Tasks and exercises:
A) From the passage on garbage collector tuning, list each thing it says the heap size should be dynamically adjusted in response to.
B) Condense the paragraph of the passage on garbage collector tuning that begins "The garbage collector plays a significant role" into a short bulleted list that keeps its main facts.

Source extract:
* start *

The garbage collector plays a significant role in the performance of
functional languages.  Garbage collect too often, and program
performance suffers due to the excessive time spent in the garbage
collector.  Garbage collect not often enough, and program performance
suffers due to the excessive space used by the uncollected garbage.
One particular issue is ensuring that a program utilizing a garbage
collector "plays nice" with other processes on the system, by not
using too much or too little physical memory.  While there are some
reasonable theoretical results about garbage collections with heaps of
fixed size, there seems to be insufficient work that really looks
carefully at the question of dynamically resizing the heap in response
to the live data demands of the application and, similarly, in
response to the behavior of the operating system and other processes.
This project aims to investigate improvements to the memory behavior of
MLton compiled programs through better tuning of the garbage
collector.

* end *

Data:

* start *

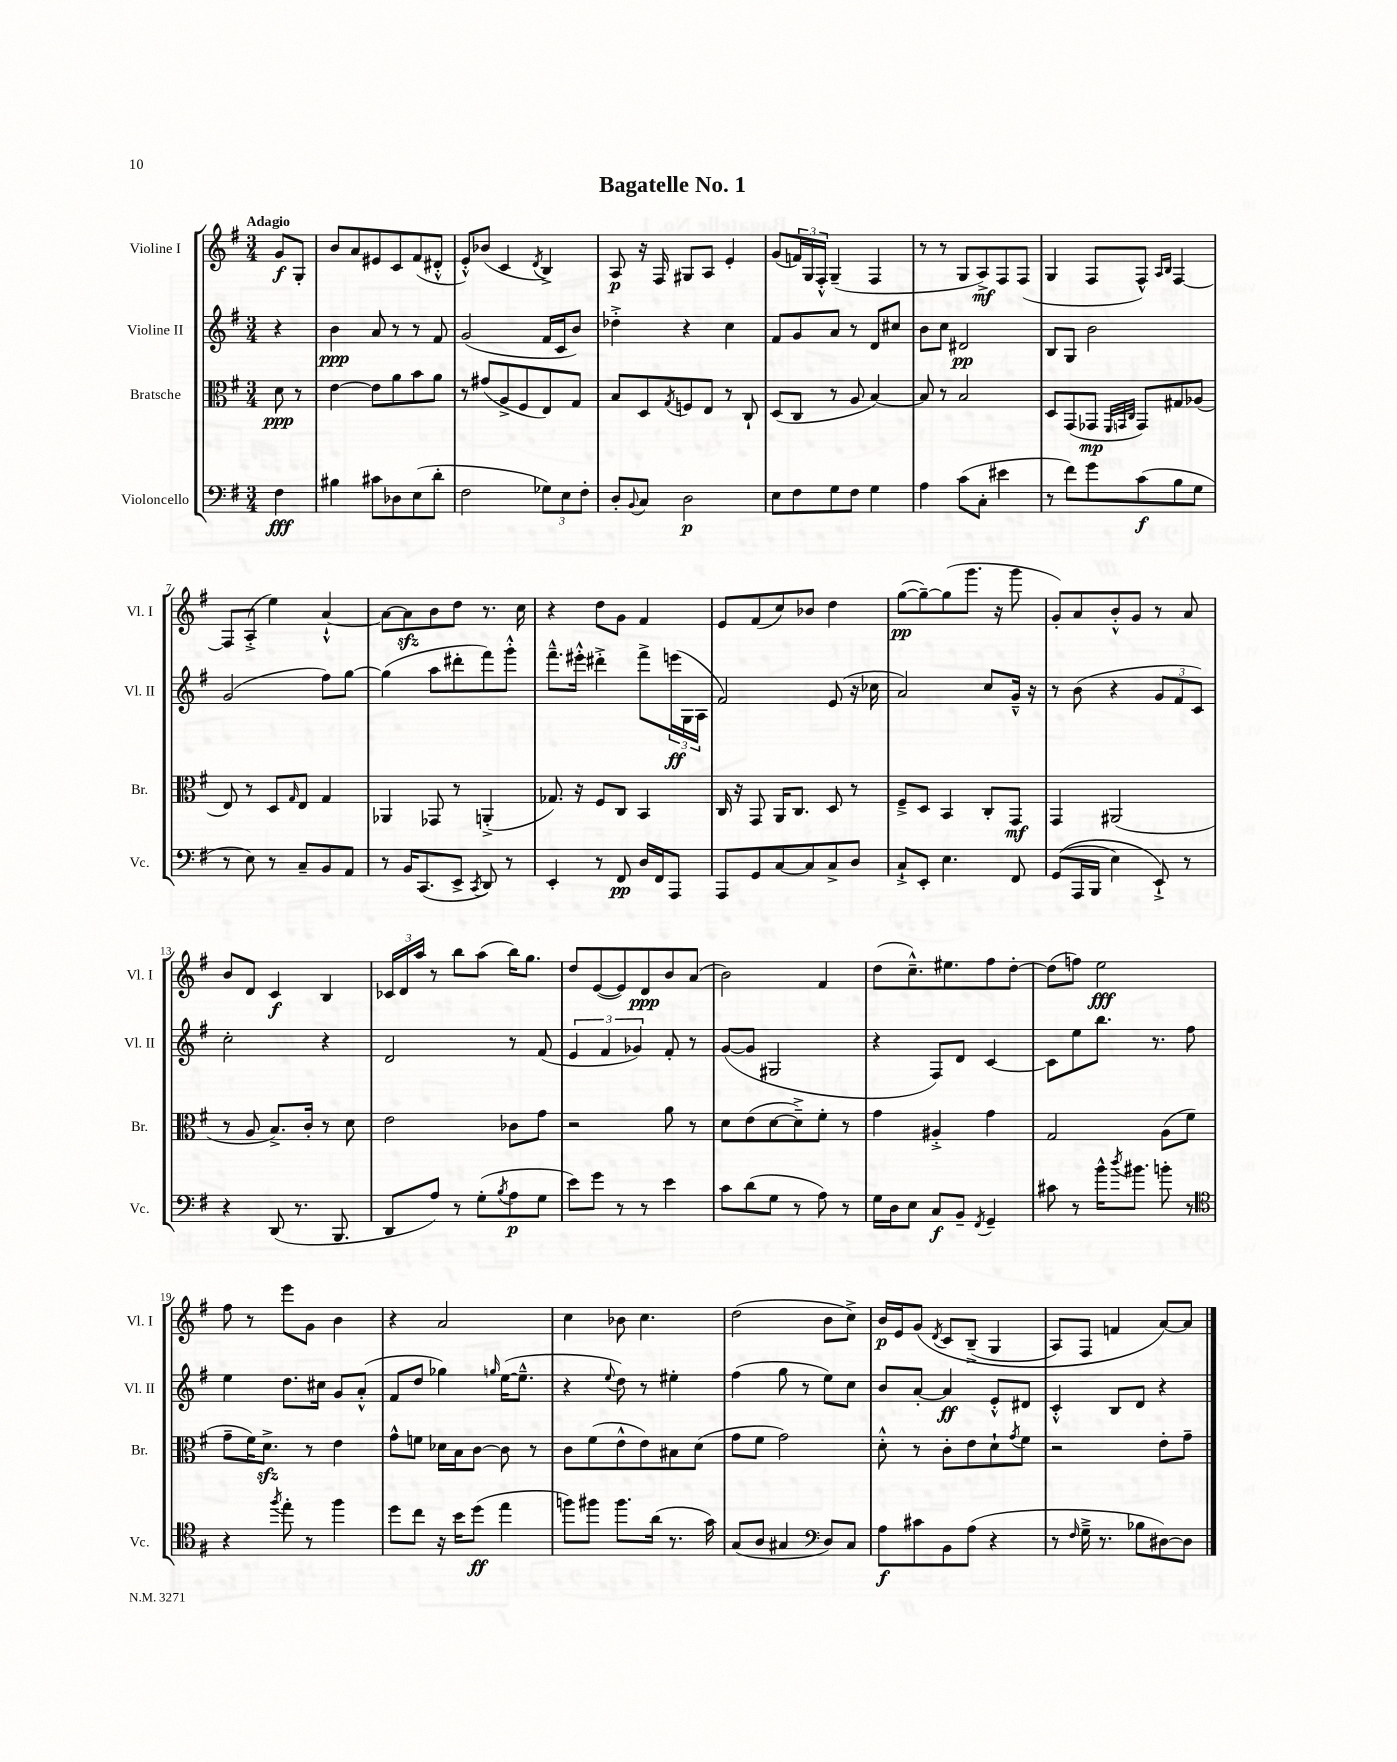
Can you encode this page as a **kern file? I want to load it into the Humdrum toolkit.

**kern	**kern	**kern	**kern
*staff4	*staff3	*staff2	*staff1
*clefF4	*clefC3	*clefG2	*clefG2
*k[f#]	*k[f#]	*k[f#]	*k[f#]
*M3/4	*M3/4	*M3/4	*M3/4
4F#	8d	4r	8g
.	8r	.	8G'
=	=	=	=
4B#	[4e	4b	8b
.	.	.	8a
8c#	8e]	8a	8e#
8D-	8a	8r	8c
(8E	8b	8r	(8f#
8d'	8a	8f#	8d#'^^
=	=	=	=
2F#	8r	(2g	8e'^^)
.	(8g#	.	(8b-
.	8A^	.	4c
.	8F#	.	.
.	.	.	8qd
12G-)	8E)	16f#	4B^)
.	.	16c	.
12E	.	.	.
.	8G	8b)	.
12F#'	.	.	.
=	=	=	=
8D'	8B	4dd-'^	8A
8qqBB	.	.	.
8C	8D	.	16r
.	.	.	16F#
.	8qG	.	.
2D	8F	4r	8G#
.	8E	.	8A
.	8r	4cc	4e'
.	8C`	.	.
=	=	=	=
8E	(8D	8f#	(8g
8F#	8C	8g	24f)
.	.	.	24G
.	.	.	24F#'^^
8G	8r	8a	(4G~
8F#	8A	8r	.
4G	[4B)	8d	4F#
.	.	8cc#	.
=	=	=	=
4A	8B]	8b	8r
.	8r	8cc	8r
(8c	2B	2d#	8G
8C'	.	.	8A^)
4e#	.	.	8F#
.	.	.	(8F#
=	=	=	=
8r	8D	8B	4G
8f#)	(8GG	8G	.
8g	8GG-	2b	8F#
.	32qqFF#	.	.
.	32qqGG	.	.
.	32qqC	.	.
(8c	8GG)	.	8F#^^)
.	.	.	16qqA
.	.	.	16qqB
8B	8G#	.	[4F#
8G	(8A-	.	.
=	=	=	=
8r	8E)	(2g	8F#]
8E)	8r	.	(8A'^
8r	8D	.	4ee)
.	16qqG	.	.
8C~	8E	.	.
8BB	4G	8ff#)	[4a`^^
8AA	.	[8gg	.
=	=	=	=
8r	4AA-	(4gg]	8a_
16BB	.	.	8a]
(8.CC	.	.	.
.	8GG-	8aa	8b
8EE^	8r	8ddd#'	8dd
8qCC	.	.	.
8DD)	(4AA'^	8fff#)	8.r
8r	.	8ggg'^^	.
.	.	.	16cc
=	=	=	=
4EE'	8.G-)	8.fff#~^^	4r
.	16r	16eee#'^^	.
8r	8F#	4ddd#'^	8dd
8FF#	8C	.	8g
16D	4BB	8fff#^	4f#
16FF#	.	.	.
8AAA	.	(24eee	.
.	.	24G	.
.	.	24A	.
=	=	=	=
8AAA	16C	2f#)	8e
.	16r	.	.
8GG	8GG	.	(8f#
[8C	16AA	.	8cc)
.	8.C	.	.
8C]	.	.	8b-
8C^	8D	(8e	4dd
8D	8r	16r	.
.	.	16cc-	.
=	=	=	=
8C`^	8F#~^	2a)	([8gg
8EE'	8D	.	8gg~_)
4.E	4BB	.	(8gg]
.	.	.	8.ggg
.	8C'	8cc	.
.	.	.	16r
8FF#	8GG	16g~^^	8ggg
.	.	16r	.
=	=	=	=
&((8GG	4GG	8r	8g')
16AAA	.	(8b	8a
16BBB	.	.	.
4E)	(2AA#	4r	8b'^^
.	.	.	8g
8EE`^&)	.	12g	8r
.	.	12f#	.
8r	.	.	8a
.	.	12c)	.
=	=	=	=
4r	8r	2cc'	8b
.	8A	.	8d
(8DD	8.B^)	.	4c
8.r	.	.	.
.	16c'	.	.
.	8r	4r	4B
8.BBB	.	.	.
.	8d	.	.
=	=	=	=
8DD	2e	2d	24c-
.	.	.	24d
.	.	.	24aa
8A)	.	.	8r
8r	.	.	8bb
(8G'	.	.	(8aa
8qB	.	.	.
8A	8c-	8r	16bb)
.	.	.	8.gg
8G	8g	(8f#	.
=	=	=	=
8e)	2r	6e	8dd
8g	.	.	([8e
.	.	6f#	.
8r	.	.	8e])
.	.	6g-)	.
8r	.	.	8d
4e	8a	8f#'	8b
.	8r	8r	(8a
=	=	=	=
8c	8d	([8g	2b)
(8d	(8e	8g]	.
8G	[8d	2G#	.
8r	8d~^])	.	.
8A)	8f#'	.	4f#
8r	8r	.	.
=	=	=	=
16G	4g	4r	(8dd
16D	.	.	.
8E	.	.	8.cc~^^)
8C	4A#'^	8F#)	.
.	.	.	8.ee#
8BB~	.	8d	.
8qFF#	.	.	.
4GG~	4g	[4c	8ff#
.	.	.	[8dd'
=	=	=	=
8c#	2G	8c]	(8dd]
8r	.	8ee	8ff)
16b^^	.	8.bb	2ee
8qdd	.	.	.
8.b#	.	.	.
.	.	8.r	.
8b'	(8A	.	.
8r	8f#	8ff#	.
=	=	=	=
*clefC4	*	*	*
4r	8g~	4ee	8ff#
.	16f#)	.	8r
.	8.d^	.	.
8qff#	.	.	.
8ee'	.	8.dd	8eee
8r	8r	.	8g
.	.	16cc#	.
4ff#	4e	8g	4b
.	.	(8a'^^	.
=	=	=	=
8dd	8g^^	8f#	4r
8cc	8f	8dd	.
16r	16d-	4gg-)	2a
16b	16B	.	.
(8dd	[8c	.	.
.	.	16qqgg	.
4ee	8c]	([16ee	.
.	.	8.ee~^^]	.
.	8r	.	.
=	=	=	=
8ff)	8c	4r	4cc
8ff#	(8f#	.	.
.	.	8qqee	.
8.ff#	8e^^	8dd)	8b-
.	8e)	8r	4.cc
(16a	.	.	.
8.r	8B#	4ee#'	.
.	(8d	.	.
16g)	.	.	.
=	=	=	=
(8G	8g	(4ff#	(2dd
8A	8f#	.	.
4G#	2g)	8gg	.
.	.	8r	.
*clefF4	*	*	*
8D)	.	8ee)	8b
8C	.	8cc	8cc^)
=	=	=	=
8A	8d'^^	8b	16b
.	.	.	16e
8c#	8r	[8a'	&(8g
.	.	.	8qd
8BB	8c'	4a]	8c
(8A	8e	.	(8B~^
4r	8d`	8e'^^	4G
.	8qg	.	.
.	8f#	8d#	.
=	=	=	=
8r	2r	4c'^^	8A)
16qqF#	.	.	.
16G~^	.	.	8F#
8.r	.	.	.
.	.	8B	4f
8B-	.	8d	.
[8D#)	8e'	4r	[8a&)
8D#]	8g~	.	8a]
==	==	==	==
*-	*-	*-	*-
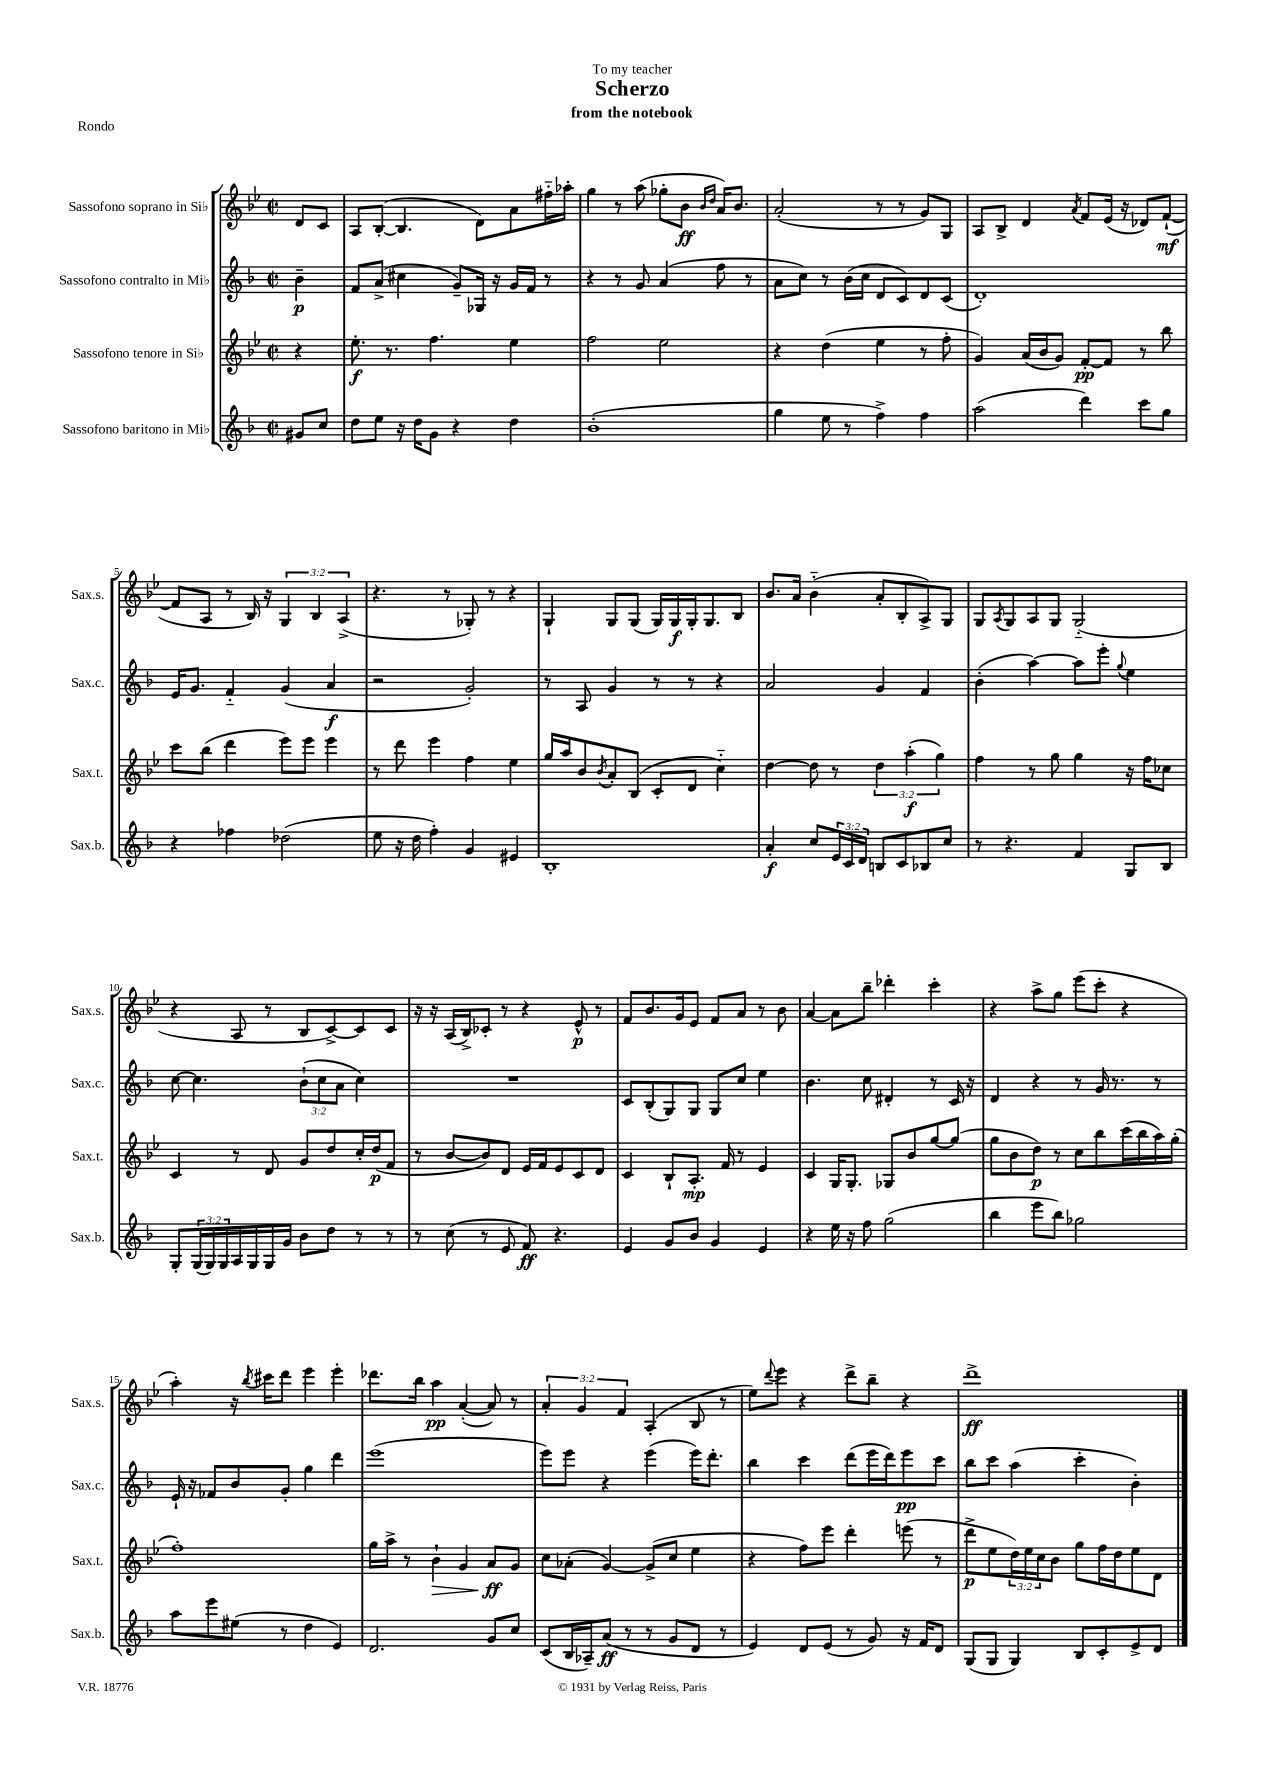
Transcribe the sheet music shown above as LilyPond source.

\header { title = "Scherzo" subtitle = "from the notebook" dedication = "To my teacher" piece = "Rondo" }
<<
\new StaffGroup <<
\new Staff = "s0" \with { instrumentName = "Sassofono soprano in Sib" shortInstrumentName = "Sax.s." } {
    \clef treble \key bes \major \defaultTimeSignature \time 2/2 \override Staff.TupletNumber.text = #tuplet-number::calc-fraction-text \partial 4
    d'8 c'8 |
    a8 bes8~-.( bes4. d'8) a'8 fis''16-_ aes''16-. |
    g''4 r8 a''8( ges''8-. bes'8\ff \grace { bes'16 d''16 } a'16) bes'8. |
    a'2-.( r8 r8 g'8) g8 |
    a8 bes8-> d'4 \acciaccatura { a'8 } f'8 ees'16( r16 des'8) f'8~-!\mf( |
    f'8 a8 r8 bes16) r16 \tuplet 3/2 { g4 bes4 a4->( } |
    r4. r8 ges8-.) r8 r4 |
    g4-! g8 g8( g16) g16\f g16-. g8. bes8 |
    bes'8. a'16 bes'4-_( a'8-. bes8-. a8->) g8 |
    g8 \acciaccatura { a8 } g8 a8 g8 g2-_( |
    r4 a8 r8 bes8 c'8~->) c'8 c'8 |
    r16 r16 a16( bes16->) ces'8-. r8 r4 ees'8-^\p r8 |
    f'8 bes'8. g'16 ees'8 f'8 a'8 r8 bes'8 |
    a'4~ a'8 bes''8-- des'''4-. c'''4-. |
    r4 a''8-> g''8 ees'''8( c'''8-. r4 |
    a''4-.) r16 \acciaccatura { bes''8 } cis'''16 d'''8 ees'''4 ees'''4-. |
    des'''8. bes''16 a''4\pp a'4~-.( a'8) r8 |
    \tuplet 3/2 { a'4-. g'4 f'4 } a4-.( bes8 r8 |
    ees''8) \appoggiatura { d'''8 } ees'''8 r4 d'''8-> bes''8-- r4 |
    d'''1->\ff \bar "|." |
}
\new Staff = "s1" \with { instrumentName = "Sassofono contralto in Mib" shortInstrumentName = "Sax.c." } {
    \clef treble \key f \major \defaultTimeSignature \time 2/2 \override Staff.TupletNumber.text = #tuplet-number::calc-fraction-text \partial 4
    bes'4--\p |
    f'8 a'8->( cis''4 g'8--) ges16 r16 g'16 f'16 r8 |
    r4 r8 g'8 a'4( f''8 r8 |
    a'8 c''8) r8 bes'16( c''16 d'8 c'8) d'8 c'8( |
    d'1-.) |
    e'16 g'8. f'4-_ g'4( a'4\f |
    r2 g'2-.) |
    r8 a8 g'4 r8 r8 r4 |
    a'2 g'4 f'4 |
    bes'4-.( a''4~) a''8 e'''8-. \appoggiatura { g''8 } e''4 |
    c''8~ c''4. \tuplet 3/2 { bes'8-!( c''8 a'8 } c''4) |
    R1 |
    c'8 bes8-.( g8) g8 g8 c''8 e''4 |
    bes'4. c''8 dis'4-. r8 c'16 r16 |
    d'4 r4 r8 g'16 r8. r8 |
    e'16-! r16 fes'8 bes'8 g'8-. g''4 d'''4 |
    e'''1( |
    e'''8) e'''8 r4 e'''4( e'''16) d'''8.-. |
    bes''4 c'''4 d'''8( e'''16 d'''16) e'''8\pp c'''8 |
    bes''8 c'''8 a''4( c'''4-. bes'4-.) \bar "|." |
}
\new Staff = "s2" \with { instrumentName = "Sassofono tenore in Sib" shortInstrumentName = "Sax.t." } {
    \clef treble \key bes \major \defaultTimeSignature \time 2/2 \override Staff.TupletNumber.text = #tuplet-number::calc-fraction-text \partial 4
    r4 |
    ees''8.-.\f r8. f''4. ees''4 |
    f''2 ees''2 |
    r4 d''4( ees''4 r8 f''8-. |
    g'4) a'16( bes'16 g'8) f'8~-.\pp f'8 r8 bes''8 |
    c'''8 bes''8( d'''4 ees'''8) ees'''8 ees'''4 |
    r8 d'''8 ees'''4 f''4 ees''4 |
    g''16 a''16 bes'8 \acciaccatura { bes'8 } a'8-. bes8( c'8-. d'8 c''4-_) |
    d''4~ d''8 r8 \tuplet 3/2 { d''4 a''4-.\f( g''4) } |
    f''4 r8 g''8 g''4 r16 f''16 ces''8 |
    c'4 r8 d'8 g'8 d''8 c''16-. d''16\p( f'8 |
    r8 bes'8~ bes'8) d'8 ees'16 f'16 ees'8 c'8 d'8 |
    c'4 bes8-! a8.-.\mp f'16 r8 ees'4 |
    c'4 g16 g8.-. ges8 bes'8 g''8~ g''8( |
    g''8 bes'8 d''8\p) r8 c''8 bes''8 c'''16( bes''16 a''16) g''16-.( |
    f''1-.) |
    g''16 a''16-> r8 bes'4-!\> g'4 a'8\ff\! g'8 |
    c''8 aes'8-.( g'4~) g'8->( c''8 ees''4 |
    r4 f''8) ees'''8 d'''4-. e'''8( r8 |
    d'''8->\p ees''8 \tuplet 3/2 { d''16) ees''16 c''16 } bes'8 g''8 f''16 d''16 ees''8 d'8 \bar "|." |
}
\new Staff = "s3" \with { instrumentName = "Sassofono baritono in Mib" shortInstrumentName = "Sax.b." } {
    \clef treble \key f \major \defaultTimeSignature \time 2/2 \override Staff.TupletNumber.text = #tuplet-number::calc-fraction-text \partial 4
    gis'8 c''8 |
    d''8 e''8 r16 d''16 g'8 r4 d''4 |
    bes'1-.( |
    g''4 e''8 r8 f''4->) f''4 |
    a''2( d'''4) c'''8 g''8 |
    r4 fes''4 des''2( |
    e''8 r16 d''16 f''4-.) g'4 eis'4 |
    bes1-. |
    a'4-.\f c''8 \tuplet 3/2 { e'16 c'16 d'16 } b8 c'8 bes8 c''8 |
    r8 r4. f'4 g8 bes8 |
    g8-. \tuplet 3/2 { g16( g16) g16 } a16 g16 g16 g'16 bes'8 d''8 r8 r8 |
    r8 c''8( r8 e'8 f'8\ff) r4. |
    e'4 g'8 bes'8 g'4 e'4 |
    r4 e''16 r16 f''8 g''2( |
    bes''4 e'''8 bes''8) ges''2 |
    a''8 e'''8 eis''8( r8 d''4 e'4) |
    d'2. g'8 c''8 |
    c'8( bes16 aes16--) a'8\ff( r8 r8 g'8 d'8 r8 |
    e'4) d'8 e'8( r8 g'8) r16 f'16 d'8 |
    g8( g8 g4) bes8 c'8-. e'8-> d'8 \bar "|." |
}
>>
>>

* end *

Responses per task:
A)
- The live data demands of the application
- The behavior of the operating system
- The behavior of other processes

B)
- The garbage collector strongly affects the performance of functional languages.
- Collecting too often wastes time in the collector, and collecting too rarely wastes space on uncollected garbage.
- A key concern is that a program should use neither too much nor too little physical memory, so that it coexists well with other processes.
- There are reasonable theoretical results for fixed-size heaps. However, little work has examined how to resize the heap dynamically in response to the application's live data and to the operating system and other processes.
- The project aims to improve the memory behavior of MLton-compiled programs by tuning the garbage collector better.